The reasons for this dismissal are two-fold and obvious, at least to me. Today’s hipsters – no matter how smart they are – don’t read or watch the films that Ray and Jim pored over when they were students at UCLA. How many of them have anything but a cursory knowledge of Nietzsche, Rimbaud, Freud, Artaud, Brecht, Blake, Huxley, Kerouac, McClure, Céline, Ginsberg, Godard, Truffaut, Mailer, Marcel Camus, McCoy Tyner, Coltrane, and all the other writers, musicians, and filmmakers that you have to know to appreciate fully The Doors’ accomplishment?
The other obvious reason is that The Doors are a hot band in a cool time. In an era that privileges irony and dismisses the pure expression of emotion – see David Foster Wallace’s essay, “E Unibus Pluram: Television and U.S. Fiction” for the most cogent analysis of the problems of irony of which I’m aware – it makes sense that when hipsters rewrite the history of rock and roll, they include bands like Kraftwerk but leave out The Doors.
Let me break it down for you. It’s risky to make records like The Doors’ eponymous debut, which combines the sexual, Dionysian charge of Willie Dixon’s “Back Door Man” with songs like “Break on Through,” “The Crystal Ship,” “End of the Night, and “The End” – songs that require you to know something about Huxley, Blake, Céline, Freud, and Sophocles. These songs aren’t “psychedelic” – whatever that means – they’re works of art that, like anything that Joyce ever did, demand your participation, demand that you’ve done your homework.

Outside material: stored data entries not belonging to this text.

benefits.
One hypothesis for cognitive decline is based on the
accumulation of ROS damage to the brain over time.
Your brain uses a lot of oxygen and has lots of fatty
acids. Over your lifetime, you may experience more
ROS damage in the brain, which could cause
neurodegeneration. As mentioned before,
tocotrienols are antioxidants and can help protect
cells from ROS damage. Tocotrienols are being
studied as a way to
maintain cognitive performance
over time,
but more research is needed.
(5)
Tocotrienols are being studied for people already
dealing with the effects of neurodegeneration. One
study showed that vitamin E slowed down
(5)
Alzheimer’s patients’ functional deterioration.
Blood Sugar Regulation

To dismiss The Doors as a cheesy psychedelic acid-rock band is to imagine Joyce or Burroughs in a paisley shirt and granny glasses.
It’s Ray’s role – in making The Doors the first band with a sense of theatre that rivaled Artaud’s, in making The Doors the first band that required you to read the visionary poems and see the visionary films, in making The Doors the first band that required that you know who Truffaut’s Antoine Doinel is – that we need to celebrate as he passes to another stage of his existence.

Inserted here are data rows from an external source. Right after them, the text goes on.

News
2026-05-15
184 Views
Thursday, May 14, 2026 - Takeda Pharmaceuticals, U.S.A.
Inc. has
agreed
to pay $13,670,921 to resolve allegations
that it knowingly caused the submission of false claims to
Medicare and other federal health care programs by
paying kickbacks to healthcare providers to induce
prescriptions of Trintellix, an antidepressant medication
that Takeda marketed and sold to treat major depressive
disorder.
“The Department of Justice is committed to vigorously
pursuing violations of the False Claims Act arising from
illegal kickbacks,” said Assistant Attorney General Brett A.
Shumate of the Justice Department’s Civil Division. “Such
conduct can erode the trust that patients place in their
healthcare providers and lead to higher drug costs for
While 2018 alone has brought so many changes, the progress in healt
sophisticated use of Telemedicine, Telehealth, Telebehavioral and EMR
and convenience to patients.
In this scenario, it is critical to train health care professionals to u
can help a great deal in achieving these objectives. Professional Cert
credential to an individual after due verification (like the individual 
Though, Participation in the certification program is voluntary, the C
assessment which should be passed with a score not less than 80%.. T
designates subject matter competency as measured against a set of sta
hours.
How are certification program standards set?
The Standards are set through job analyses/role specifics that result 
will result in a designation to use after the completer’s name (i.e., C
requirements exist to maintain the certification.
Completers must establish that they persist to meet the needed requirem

On the Classic Albums documentary on The Doors, Ray’s enthusiasm shines through his smiling face when he describes how he came up with the organ riff for “Break on Through” and how the band honed “The End” through repeated improvisation. It’s this smile that tells me more about the man than where he was born and where he went to school. You can look up all this just by surfing over to Wikipedia.
It really is all in Ray’s smile – and that’s saying a lot for a man who, from “Light My Fire” in 1967 to “Riders on the Storm” in 1971, created some of the most iconic music in rock history with his fingers – that you sense the life spirit behind The Doors.
Married and older than the other guys in the band, Ray was the glue that for a glorious six years, held Morrison, guitarist Robby Krieger, and drummer John Densmore together – an Apollo of the organ who, like the god he so resembles, provided a ray of light that made The Doors’ poetry a possibility.